> _EXERCISE DIRECTIONS_
Please return all lines of the data below containing the string "өсті".

Page-level text extractions:
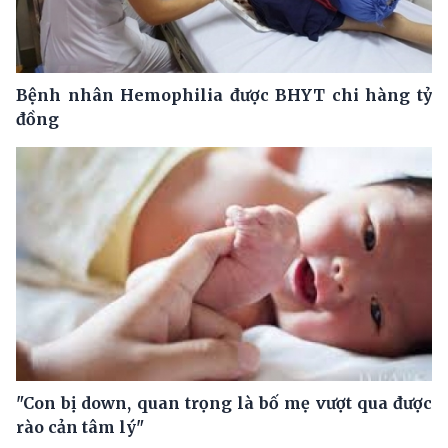
Bệnh nhân Hemophilia được BHYT chi hàng tỷ
đồng
"Con bị down, quan trọng là bố mẹ vượt qua được
rào cản tâm lý"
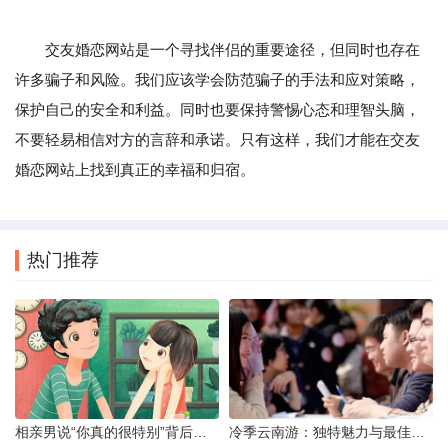
交友婚恋网站是一个寻找伴侣的重要途径，但同时也存在
许多骗子和风险。我们应该学会防范骗子的手法和应对策略，
保护自己的安全和利益。同时也要保持警惕心态和理智头脑，
不要轻易相信对方的言辞和承诺。只有这样，我们才能在交友
婚恋网站上找到真正的幸福和归宿。
热门推荐
相亲男说“你真的很特别”背后的真实意图解析
冷季云南游：独特魅力与最佳路线探索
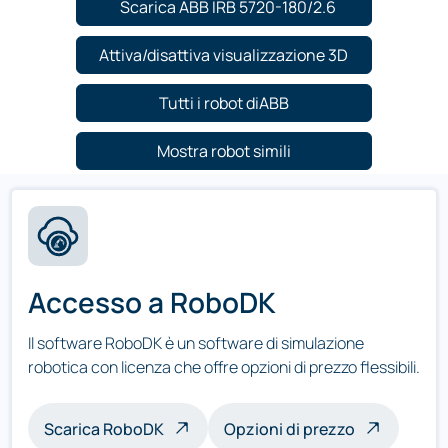
Scarica ABB IRB 5720-180/2.6
Attiva/disattiva visualizzazione 3D
Tutti i robot diABB
Mostra robot simili
Accesso a RoboDK
Il software RoboDK è un software di simulazione
robotica con licenza che offre opzioni di prezzo flessibili.
Scarica RoboDK
Opzioni di prezzo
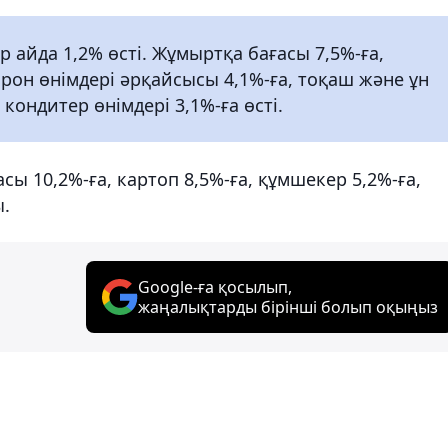
р айда 1,2% өсті. Жұмыртқа бағасы 7,5%-ға,
арон өнімдері әрқайсысы 4,1%-ға, тоқаш және ұн
 кондитер өнімдері 3,1%-ға өсті.
асы 10,2%-ға, картоп 8,5%-ға, құмшекер 5,2%-ға,
ы.
Google-ға қосылып,
жаңалықтарды бірінші болып оқыңыз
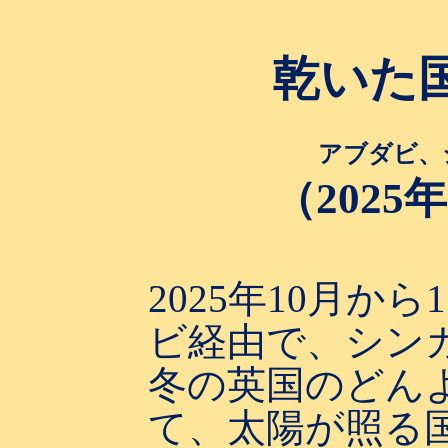
乾いた
アブダビ、
（
2025
年
2025
年
10
月から
1
ビ経由で、シン
冬の英国のどん
て、太陽が照る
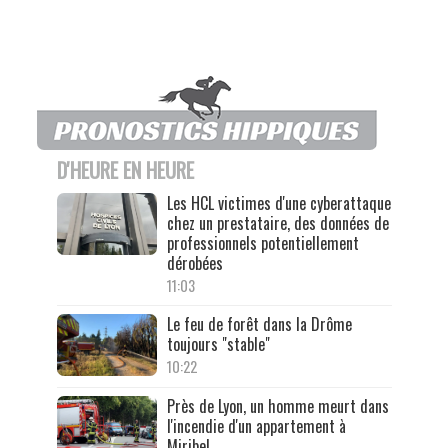
D'HEURE EN HEURE
Les HCL victimes d'une cyberattaque
chez un prestataire, des données de
professionnels potentiellement
dérobées
11:03
Le feu de forêt dans la Drôme
toujours "stable"
10:22
Près de Lyon, un homme meurt dans
l'incendie d'un appartement à
Miribel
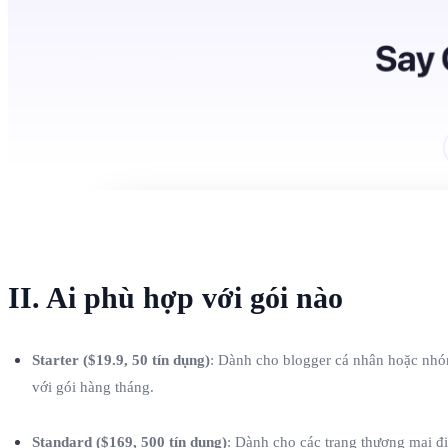
II. Ai phù hợp với gói nào
Starter ($19.9, 50 tín dụng)
: Dành cho blogger cá nhân hoặc nhó
với gói hàng tháng.
Standard ($169, 500 tín dụng)
: Dành cho các trang thương mại đ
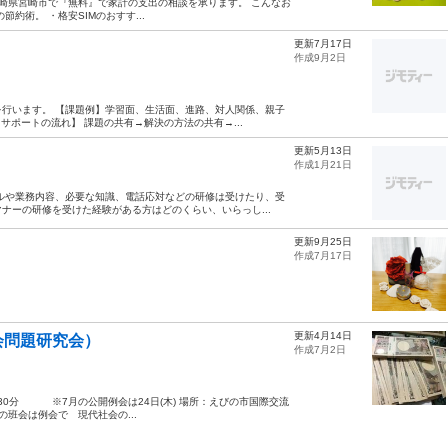
宮崎県宮崎市で『無料』で家計の支出の相談を承ります。 こんなお
約術。 ・格安SIMのおすす...
更新7月17日
作成9月2日
行います。 【課題例】学習面、生活面、進路、対人関係、親子
サポートの流れ】 課題の共有→解決の方法の共有→...
更新5月13日
作成1月21日
ルや業務内容、必要な知識、電話応対などの研修は受けたり、受
ナーの研修を受けた経験がある方はどのくらい、いらっし...
更新9月25日
作成7月17日
更新4月14日
会問題研究会）
作成7月2日
時30分 ※7月の公開例会は24日(木) 場所：えびの市国際交流
班会は例会で 現代社会の...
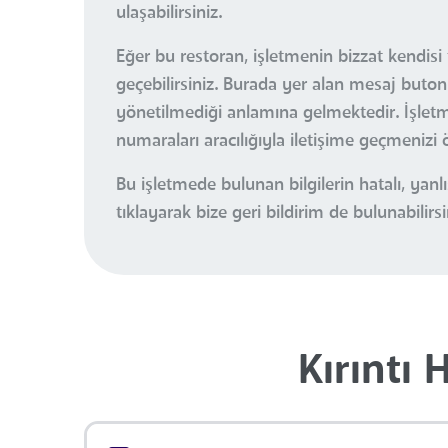
ulaşabilirsiniz.
Eğer bu restoran, işletmenin bizzat kendisi 
geçebilirsiniz. Burada yer alan mesaj buton
yönetilmediği anlamına gelmektedir. İşletme 
numaraları aracılığıyla iletişime geçmenizi 
Bu işletmede bulunan bilgilerin hatalı, ya
tıklayarak bize geri bildirim de bulunabilirsi
Kırıntı 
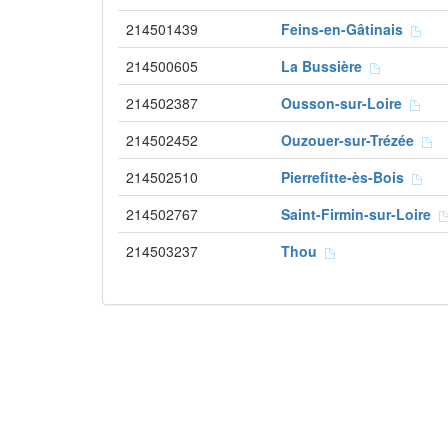
214501439
Feins-en-Gâtinais
214500605
La Bussière
214502387
Ousson-sur-Loire
214502452
Ouzouer-sur-Trézée
214502510
Pierrefitte-ès-Bois
214502767
Saint-Firmin-sur-Loire
214503237
Thou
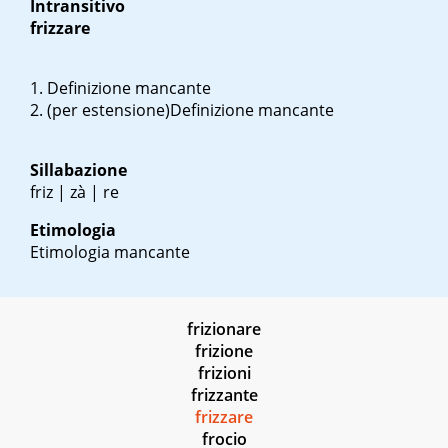
Intransitivo
frizzare
Definizione mancante
(per estensione)Definizione mancante
Sillabazione
friz | zà | re
Etimologia
Etimologia mancante
frizionare
frizione
frizioni
frizzante
frizzare
frocio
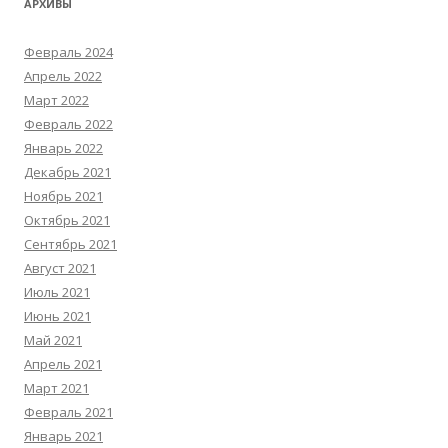
АРХИВЫ
Февраль 2024
Апрель 2022
Март 2022
Февраль 2022
Январь 2022
Декабрь 2021
Ноябрь 2021
Октябрь 2021
Сентябрь 2021
Август 2021
Июль 2021
Июнь 2021
Май 2021
Апрель 2021
Март 2021
Февраль 2021
Январь 2021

> _EXERCISE RESPONSE_
р айда 1,2% өсті. Жұмыртқа бағасы 7,5%-ға,
 кондитер өнімдері 3,1%-ға өсті.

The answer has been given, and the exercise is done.